• TASK
For every entry, output the exact wording.

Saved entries
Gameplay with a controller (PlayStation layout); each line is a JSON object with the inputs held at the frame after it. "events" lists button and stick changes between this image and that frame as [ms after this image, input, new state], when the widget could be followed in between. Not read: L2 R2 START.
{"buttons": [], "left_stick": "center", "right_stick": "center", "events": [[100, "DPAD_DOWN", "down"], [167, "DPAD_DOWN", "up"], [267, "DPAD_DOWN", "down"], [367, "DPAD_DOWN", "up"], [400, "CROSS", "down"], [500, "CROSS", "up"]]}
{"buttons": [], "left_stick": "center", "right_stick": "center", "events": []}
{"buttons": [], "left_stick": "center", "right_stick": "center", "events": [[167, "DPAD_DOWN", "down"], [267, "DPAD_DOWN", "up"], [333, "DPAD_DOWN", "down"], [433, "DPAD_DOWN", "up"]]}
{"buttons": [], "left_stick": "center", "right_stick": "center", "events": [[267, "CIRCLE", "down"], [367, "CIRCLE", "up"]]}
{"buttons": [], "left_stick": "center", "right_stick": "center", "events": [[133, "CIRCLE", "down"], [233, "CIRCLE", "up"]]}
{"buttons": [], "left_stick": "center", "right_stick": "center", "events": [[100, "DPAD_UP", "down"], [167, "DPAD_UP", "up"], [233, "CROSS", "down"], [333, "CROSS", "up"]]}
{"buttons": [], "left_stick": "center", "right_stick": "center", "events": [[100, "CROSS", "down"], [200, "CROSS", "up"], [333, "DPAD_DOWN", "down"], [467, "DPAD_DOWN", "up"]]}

• RESPONSE AREA
Gameplay with a controller (PlayStation layout); each line is a JSON object with the inputs held at the frame after it. "events" lists button and stick changes between this image and that frame as [ms after this image, input, new state], when the widget could be followed in between. Not read: L2 R2 START.
{"buttons": [], "left_stick": "center", "right_stick": "center", "events": [[100, "DPAD_DOWN", "down"], [167, "DPAD_DOWN", "up"], [267, "DPAD_DOWN", "down"], [367, "DPAD_DOWN", "up"], [400, "CROSS", "down"], [500, "CROSS", "up"]]}
{"buttons": [], "left_stick": "center", "right_stick": "center", "events": []}
{"buttons": [], "left_stick": "center", "right_stick": "center", "events": [[167, "DPAD_DOWN", "down"], [267, "DPAD_DOWN", "up"], [333, "DPAD_DOWN", "down"], [433, "DPAD_DOWN", "up"]]}
{"buttons": [], "left_stick": "center", "right_stick": "center", "events": [[267, "CIRCLE", "down"], [367, "CIRCLE", "up"]]}
{"buttons": [], "left_stick": "center", "right_stick": "center", "events": [[133, "CIRCLE", "down"], [233, "CIRCLE", "up"]]}
{"buttons": [], "left_stick": "center", "right_stick": "center", "events": [[100, "DPAD_UP", "down"], [167, "DPAD_UP", "up"], [233, "CROSS", "down"], [333, "CROSS", "up"]]}
{"buttons": [], "left_stick": "center", "right_stick": "center", "events": [[100, "CROSS", "down"], [200, "CROSS", "up"], [333, "DPAD_DOWN", "down"], [467, "DPAD_DOWN", "up"]]}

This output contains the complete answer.